刘希尧对李强喊了一声“强哥,你派人去通知闯王,领着老营的人赶紧上山!”
李强“嗯”了一声,他自己一面上马,一面对另外的几个闯王亲兵喊道:“你们几个,赶紧回老营传令!”
李强一把扯住一个准备策马飞奔的小校,“你去通知人们上寨,要多多准备守寨的器具!”
刘希尧自己留着校军场上,他手举令旗,高喊道:“站队!”
校军场上的三百多人,在很短的时间内就集结完毕,在各自队官的带领下,列阵在刘希尧的马后。
匆匆集结起来的闯军也感受到了刘希尧的镇定,所以大家没有慌乱,他们已经习惯了听闻金鼓前进和后退,特别是不久前,闯王李自成那无情的一脚,更是亲自给大家上了生动的一课,此时那种刻骨铭心的刺激依然留存在心中。
这些人大多是各营的将佐、校尉,此刻能够站在这里的,几乎就是闯营的死忠,他们用眼睛紧紧盯在手持令旗的刘希尧身上,每个人的神色都是狠厉坚定。
当众将校看到刘希尧将手中的令旗一摆,再向后摆了两摆,各自带队的将佐,便按照刘希尧的将令,列成了一字横队,然后,继而他们又分为两排;队官们约束着自己的一队骑兵向后退,校军场之上除了屹立不动的刘希尧和几个将校,全军一同后撤,立时就将并不很大的校军场让出了一多半。

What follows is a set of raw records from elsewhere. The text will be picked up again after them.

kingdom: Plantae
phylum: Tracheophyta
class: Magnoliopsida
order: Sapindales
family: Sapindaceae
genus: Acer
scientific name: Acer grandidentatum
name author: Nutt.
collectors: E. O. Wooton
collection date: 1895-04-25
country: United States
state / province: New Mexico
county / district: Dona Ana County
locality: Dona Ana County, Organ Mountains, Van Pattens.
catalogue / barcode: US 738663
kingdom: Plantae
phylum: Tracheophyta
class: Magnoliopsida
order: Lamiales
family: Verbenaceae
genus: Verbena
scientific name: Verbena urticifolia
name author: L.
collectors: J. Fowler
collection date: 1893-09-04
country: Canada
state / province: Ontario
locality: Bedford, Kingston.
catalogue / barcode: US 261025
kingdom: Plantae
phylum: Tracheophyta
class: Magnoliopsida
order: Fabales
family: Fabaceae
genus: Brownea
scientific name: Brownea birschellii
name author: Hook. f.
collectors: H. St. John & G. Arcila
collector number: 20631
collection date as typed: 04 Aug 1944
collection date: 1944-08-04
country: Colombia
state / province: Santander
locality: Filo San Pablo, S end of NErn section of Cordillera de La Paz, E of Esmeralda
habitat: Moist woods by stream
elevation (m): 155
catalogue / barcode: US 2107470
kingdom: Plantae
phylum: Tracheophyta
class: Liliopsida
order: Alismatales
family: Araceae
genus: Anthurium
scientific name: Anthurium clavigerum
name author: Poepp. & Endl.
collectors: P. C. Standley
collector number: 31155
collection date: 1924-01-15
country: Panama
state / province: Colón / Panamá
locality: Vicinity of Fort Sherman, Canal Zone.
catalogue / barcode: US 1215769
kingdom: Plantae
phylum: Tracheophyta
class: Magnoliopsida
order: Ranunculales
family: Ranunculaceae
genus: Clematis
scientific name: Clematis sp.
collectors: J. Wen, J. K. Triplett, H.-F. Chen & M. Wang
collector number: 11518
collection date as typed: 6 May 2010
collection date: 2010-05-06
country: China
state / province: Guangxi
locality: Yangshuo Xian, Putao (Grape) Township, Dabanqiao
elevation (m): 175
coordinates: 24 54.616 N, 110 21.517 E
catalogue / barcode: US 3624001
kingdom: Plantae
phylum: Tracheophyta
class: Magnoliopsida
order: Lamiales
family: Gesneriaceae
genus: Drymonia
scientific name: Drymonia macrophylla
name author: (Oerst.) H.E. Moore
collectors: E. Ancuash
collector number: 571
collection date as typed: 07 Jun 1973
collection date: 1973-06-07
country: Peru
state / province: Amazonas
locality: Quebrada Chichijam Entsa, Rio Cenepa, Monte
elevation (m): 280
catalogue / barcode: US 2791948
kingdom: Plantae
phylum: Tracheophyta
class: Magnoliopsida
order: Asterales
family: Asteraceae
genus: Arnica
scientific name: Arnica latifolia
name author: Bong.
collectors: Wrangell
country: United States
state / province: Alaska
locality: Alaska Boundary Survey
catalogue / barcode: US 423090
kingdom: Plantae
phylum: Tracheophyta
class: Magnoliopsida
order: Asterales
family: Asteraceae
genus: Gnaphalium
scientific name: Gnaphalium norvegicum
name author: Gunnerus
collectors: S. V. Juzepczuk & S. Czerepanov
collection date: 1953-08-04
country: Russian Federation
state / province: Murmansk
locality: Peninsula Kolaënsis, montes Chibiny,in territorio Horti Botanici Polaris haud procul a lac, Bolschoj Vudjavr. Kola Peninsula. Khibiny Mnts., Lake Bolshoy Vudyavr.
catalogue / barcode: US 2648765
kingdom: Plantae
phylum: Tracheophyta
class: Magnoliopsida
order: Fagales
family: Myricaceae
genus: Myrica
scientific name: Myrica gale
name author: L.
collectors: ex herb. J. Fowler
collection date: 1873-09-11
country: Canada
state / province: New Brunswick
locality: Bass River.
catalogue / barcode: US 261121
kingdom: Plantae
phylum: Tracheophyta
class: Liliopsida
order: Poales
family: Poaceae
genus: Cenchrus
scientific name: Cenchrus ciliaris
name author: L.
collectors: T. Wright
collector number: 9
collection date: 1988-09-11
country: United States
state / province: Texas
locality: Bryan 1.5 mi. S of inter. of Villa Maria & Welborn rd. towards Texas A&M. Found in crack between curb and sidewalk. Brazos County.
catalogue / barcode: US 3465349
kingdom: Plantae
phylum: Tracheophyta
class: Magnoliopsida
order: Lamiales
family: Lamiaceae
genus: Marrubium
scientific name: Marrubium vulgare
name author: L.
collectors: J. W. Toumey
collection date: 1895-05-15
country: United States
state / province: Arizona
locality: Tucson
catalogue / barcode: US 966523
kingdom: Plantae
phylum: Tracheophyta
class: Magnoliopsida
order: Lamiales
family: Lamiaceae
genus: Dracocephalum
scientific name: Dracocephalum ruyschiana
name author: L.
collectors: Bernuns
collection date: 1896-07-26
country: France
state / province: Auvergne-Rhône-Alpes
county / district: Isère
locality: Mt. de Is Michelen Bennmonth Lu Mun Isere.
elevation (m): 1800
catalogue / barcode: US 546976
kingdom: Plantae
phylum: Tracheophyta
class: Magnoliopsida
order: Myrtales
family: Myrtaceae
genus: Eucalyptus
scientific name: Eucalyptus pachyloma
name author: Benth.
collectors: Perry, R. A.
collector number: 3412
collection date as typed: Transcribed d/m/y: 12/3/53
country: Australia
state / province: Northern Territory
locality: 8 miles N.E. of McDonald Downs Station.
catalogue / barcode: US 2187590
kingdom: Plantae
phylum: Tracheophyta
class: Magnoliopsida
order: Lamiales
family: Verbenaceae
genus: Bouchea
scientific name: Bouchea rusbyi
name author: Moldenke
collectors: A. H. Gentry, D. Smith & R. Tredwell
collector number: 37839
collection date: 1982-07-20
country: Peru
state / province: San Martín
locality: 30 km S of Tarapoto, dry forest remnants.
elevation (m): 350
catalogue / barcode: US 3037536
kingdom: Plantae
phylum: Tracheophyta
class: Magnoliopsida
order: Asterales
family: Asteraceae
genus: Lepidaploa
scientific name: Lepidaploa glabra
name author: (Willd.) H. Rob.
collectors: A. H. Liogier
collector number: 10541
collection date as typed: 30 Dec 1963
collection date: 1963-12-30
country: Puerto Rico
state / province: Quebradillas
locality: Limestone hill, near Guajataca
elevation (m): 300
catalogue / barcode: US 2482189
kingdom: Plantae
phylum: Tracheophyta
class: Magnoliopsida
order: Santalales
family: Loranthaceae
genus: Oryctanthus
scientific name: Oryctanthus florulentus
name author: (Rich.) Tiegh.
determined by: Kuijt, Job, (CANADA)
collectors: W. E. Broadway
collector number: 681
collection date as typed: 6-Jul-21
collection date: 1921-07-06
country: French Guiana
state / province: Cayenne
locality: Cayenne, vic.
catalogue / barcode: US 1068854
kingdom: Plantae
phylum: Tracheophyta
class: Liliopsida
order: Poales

夕阳的余晖,完全隐没在了大山的背后,夜风更紧了,夹杂着雪粒的寒风,鞭子一样抽打在校军场中这些闯军穿着的衣甲上,肃立如山的队伍中,没有人发出一丁点声息。
三百个人就像李赤心说的“是一个人同一颗心”,立马在虎贲营裨将刘希尧的身后,全神贯注地看着远处的林子;山林里,此刻不断有大股大股的官军走出来,夜幕已然降临,对面官军的面孔看得不大分明,可是从他们的旌旗上,却可以分辨出是吴三桂的关宁铁骑,另外还有闯营的老对手贺人龙的人马。
集结完毕的闯军阵中,三声鼓号声骤然响起,校军场上的三百骑兵阵型再变;他们中,擅射的军将纷纷从自己背挎的箭囊中抽出来三支利箭,就立在阵前十步的地方,静静地注视着越来越近的官军大队。
身处全军最前的刘希尧向身旁的李强点了点头,“强哥,看你的了!”
后者从箭袋中抽出一支响箭,身后的人掏出火折子点燃了鸣镝上的引火物,随着一声凄厉的长啸,燃着的鸣镝不远不近地落在了河谷的另一端,天鸣身后的闯军射手,纷纷提马又上前了五步,各自搭上利箭,向着燃着的鸣镝处拟了一拟。
就在官军也在关注远处鸣镝的时候,没有人去注意李强,他已经率领着十几个人偷偷下了马,这些人紧赶了几步,便投身到了河谷的雪堆之中。
校军场上的三百将士,他们并不知道,此时刘希尧、李强两人的布置,是源自于李赤心当初的战棋推演,通过与李自成的反复探讨定下了现在的应对措施。
夜幕已然降临了,雪不大但是夜风更疾了,扑面而来的劲风让迎面走来的官军使劲睁大眼睛。
这里的人们已经可以听到对面官军中的吆喝声,官军中的将官在大声喊叫着“全体准备,不许让一个贼人跑掉,吴总兵将令,一律格杀勿论!”
此时,他们已经准备好了,围歼开阔地中那一股被吓傻了的骑兵,甚至官军中有的将官断言,贼人的头子李自成一定会在这次偷袭中被擒获。